## EXERCISE AIM
Copy the part of the material that begins with the line containing "How many times" and ends with the line containing "Which series contains the highest Y value?", including both of those lines.

## Chart analysis data
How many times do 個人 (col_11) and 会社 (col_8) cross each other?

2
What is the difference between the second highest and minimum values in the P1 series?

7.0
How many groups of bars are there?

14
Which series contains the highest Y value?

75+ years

==

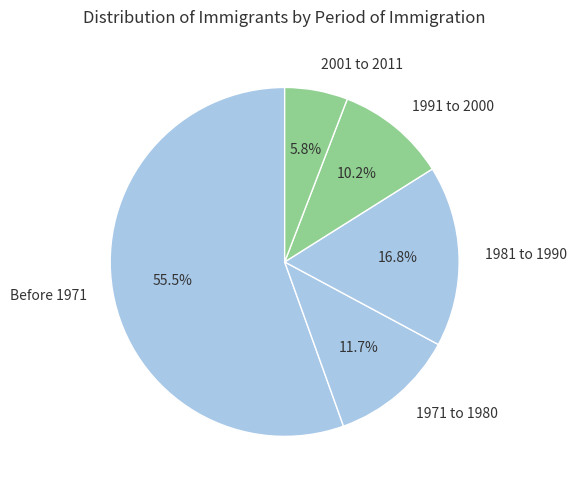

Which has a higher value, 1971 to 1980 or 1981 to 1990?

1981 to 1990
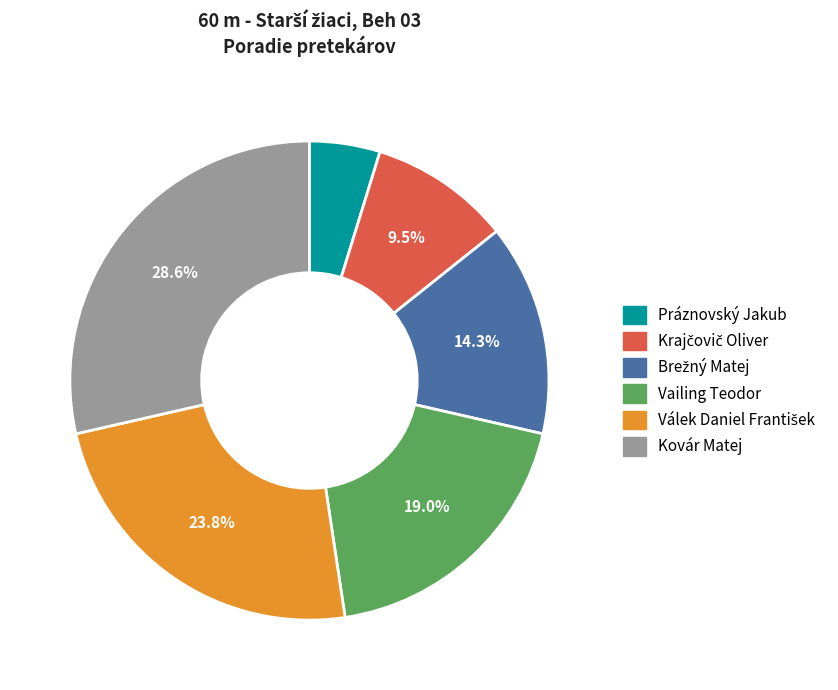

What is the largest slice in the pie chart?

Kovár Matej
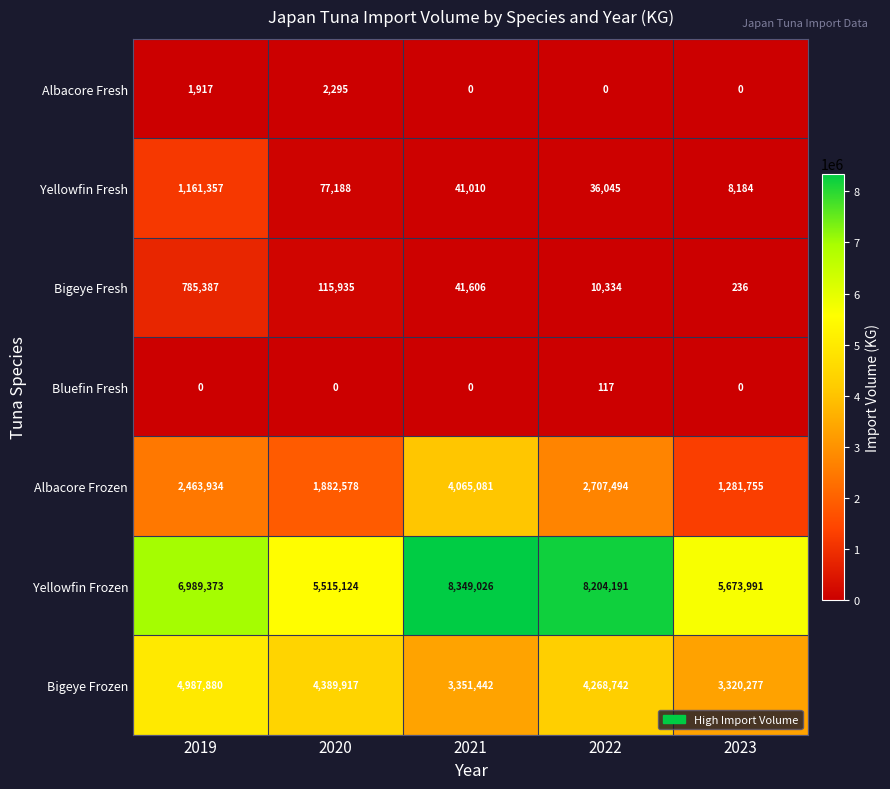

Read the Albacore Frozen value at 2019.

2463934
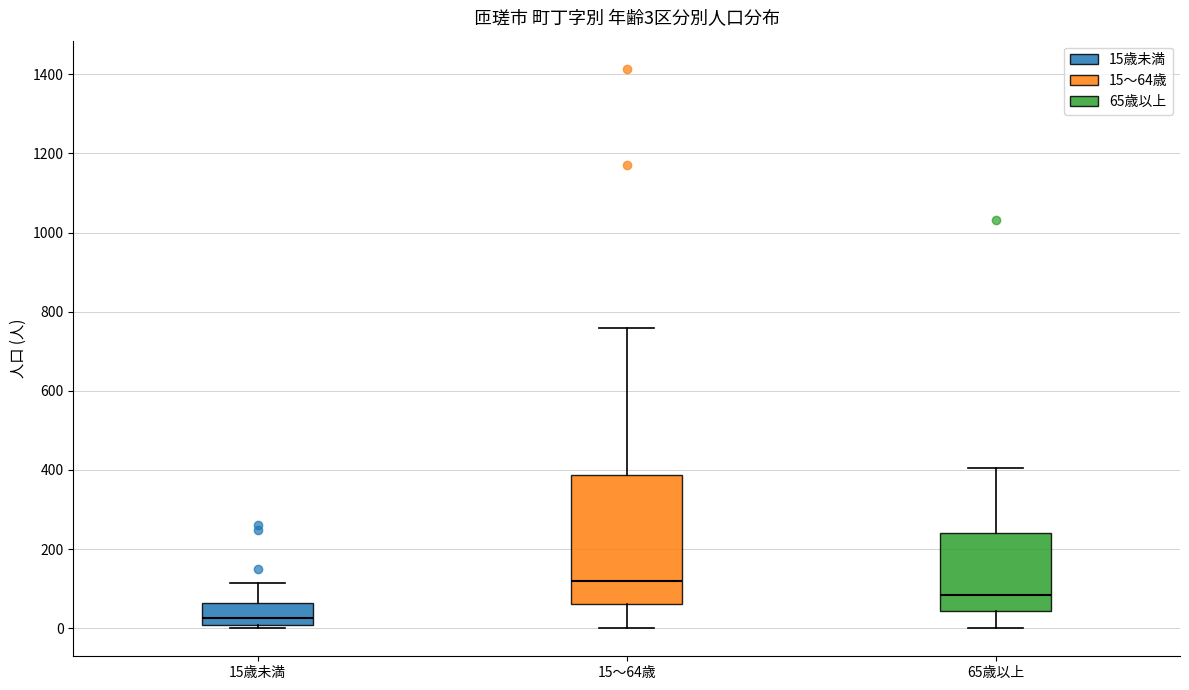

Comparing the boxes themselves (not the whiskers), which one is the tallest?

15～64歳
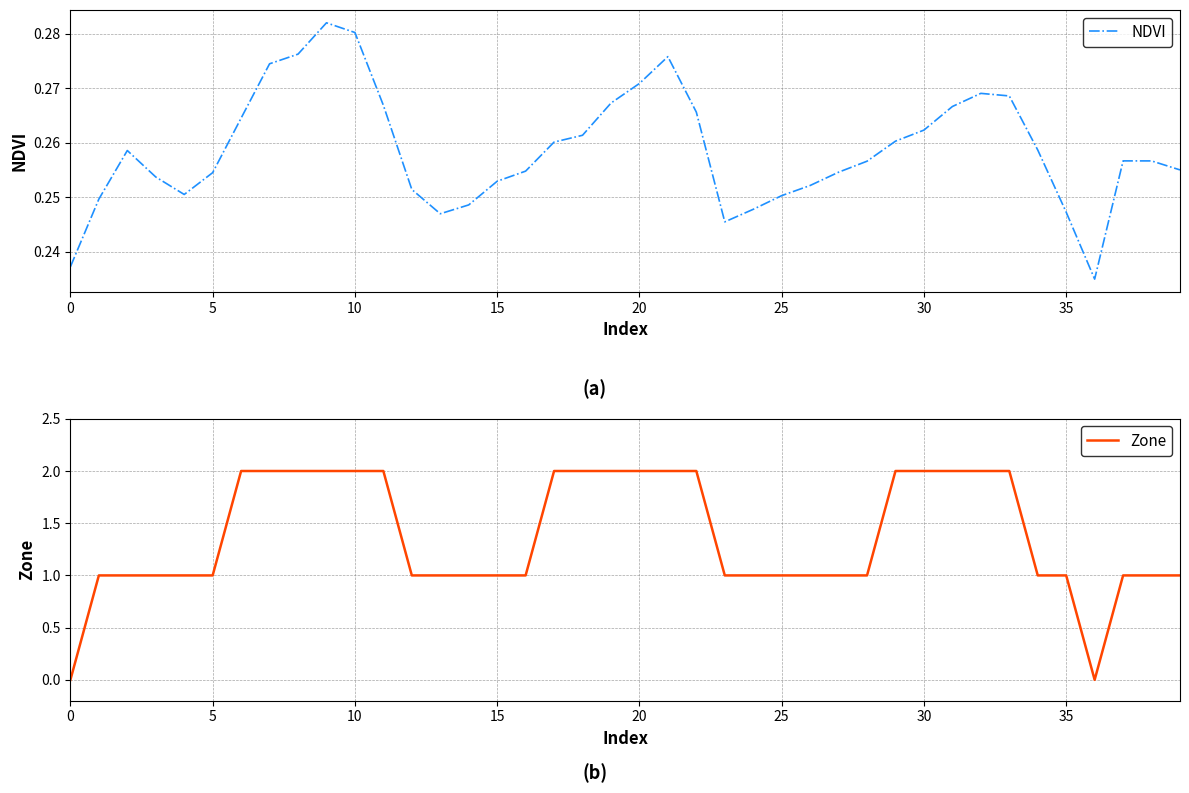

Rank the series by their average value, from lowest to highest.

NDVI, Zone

## WRITTEN SOLUTION
How many times do 個人 (col_11) and 会社 (col_8) cross each other?

2
What is the difference between the second highest and minimum values in the P1 series?

7.0
How many groups of bars are there?

14
Which series contains the highest Y value?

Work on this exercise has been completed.